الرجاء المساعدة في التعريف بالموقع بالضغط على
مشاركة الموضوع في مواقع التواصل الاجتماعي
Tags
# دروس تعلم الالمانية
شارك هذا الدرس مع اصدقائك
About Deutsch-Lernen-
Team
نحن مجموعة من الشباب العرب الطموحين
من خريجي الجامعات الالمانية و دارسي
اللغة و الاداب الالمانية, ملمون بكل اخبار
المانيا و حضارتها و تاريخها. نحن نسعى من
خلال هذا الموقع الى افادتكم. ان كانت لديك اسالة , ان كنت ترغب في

******

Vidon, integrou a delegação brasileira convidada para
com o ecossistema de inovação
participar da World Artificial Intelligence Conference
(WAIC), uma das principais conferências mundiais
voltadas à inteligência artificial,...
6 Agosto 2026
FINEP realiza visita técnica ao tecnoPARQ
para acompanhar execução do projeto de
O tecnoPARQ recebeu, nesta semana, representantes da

******

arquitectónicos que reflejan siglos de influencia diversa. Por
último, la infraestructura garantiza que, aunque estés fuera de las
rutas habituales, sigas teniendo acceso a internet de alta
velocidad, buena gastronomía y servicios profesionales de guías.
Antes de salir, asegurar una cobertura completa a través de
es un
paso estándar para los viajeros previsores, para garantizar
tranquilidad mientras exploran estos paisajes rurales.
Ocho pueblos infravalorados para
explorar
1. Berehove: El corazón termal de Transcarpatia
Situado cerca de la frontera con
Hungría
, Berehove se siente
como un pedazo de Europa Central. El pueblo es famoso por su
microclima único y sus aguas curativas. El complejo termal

******

> _To-do item_:
In the entries above, find each line with "tecnoPARQ" and list it.

> _Written solution_:
FINEP realiza visita técnica ao tecnoPARQ
O tecnoPARQ recebeu, nesta semana, representantes da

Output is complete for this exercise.